» WHAT YOU WILL DO
Reproduce the material with every "collection date" replaced by "date collected" and nothing else altered. Leave out the pictures.

» INFORMATION GIVEN

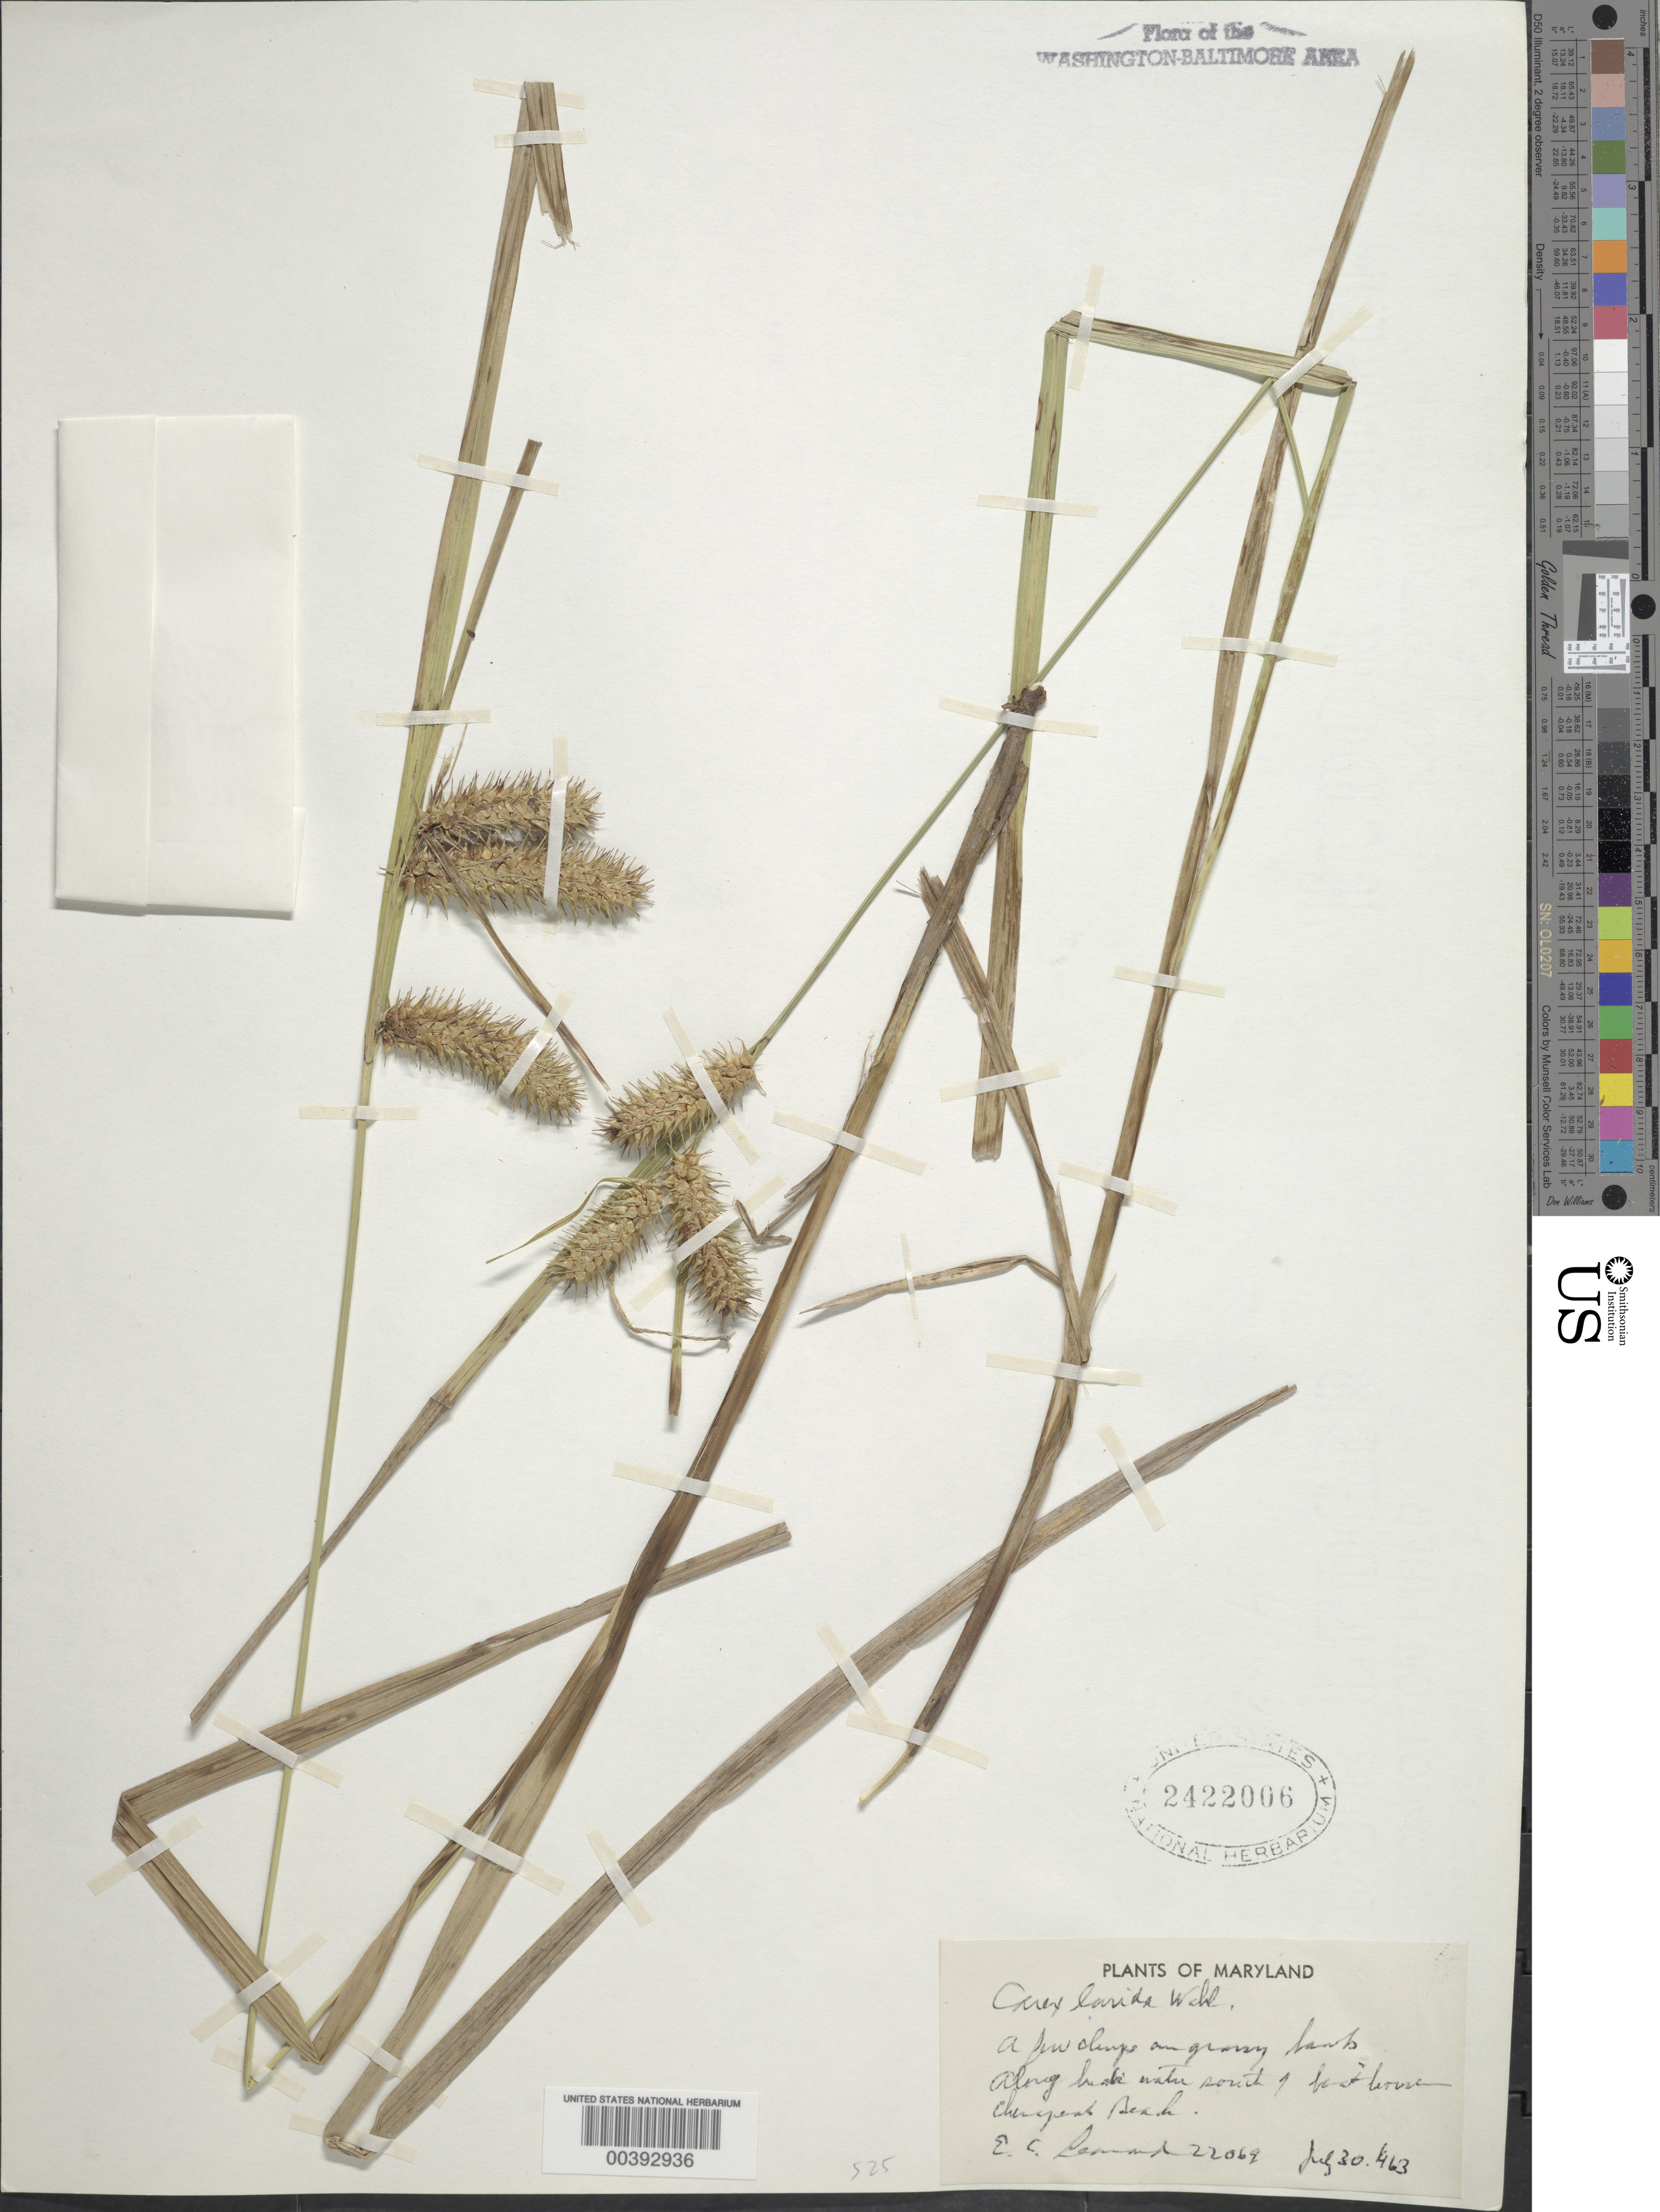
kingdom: Plantae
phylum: Tracheophyta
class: Liliopsida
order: Poales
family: Cyperaceae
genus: Carex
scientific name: Carex lurida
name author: Wahlenb.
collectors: E. C. Leonard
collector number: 22069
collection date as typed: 30 Jul 1963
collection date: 1963-07-30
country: United States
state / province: Maryland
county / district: Calvert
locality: Chesapeake Beach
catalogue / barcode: US 2422006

» TASK ANSWER
kingdom: Plantae
phylum: Tracheophyta
class: Liliopsida
order: Poales
family: Cyperaceae
genus: Carex
scientific name: Carex lurida
name author: Wahlenb.
collectors: E. C. Leonard
collector number: 22069
date collected as typed: 30 Jul 1963
date collected: 1963-07-30
country: United States
state / province: Maryland
county / district: Calvert
locality: Chesapeake Beach
catalogue / barcode: US 2422006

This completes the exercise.